ERIC Number: ED388373
Record Type: RIE
Publication Date: 1995-Nov
Reference Count: N/A
Education Is a Gift, Not a Commodity.
A popular image today is that students are "consumers" and teachers are "producers" and "sellers" of education. Many in academia claim that economic metaphors distort and corrupt the true nature of education and they offer a variety of alternative images of the relationships between teachers and students: traveler/guide, worker/boss, artistic co-creators, etc. Educators seem to resist the new wave of economic imagery as a result of fear and the belief that reconceiving education as a fundamental economic exchange is a misunderstanding of education. But the changes in education toward an economic model have been occurring for some time. Grading, for example, was an invention in the early industrial period that linked competition for employment and status to education.
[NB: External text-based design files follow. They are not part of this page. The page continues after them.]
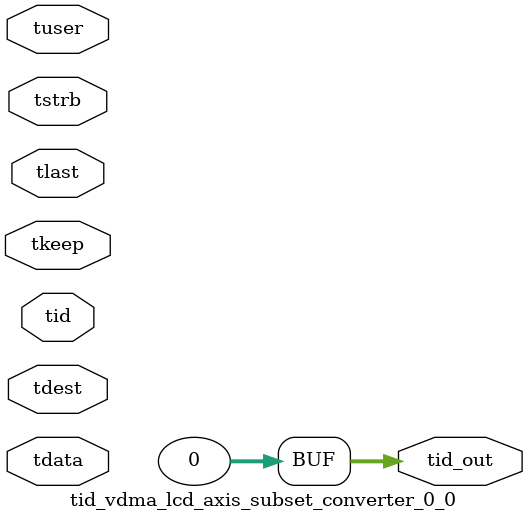
<source format=v>


`timescale 1ps/1ps

module tid_vdma_lcd_axis_subset_converter_0_0 #
(
parameter C_S_AXIS_TID_WIDTH   = 1,
parameter C_S_AXIS_TUSER_WIDTH = 0,
parameter C_S_AXIS_TDATA_WIDTH = 0,
parameter C_S_AXIS_TDEST_WIDTH = 0,
parameter C_M_AXIS_TID_WIDTH   = 32
)
(
input  [(C_S_AXIS_TID_WIDTH   == 0 ? 1 : C_S_AXIS_TID_WIDTH)-1:0       ] tid,
input  [(C_S_AXIS_TDATA_WIDTH == 0 ? 1 : C_S_AXIS_TDATA_WIDTH)-1:0     ] tdata,
input  [(C_S_AXIS_TUSER_WIDTH == 0 ? 1 : C_S_AXIS_TUSER_WIDTH)-1:0     ] tuser,
input  [(C_S_AXIS_TDEST_WIDTH == 0 ? 1 : C_S_AXIS_TDEST_WIDTH)-1:0     ] tdest,
input  [(C_S_AXIS_TDATA_WIDTH/8)-1:0 ] tkeep,
input  [(C_S_AXIS_TDATA_WIDTH/8)-1:0 ] tstrb,
input                                                                    tlast,
output [(C_M_AXIS_TID_WIDTH   == 0 ? 1 : C_M_AXIS_TID_WIDTH)-1:0       ] tid_out
);

assign tid_out = {1'b0};

endmodule


</source>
The role of grading highlights two forms of power in education: empowerment, or the acquisition of abilities to ascertain and accomplish one's goals, and authority, either in the "natural authority" of a knowledgeable person or authority based on power over another person. Grades are related to the "power-over" aspect of authority. However, their presence and the presence of other "power-over" relationships reduce education by leading to the undervaluing of empowerment. Education is an exchange, but one that should be thought of more in terms of giving a gift than buying and selling. True teachers remain parts of the beings of students, and students continuously give new life and light to teachers. The gifting metaphor demonstrates an alternative economic image of education that focuses on dynamics, the uncertainties, and most importantly, the relationships of selves involved in teaching and learning. Contains nine endnotes. (TGI)
Publication Type: Opinion Papers; Speeches/Meeting Papers
Education Level: N/A
Authoring Institution: N/A
Note: Paper presented at the National Conference of the Community Colleges Humanities Association (Washington, DC, November 9-11, 1995).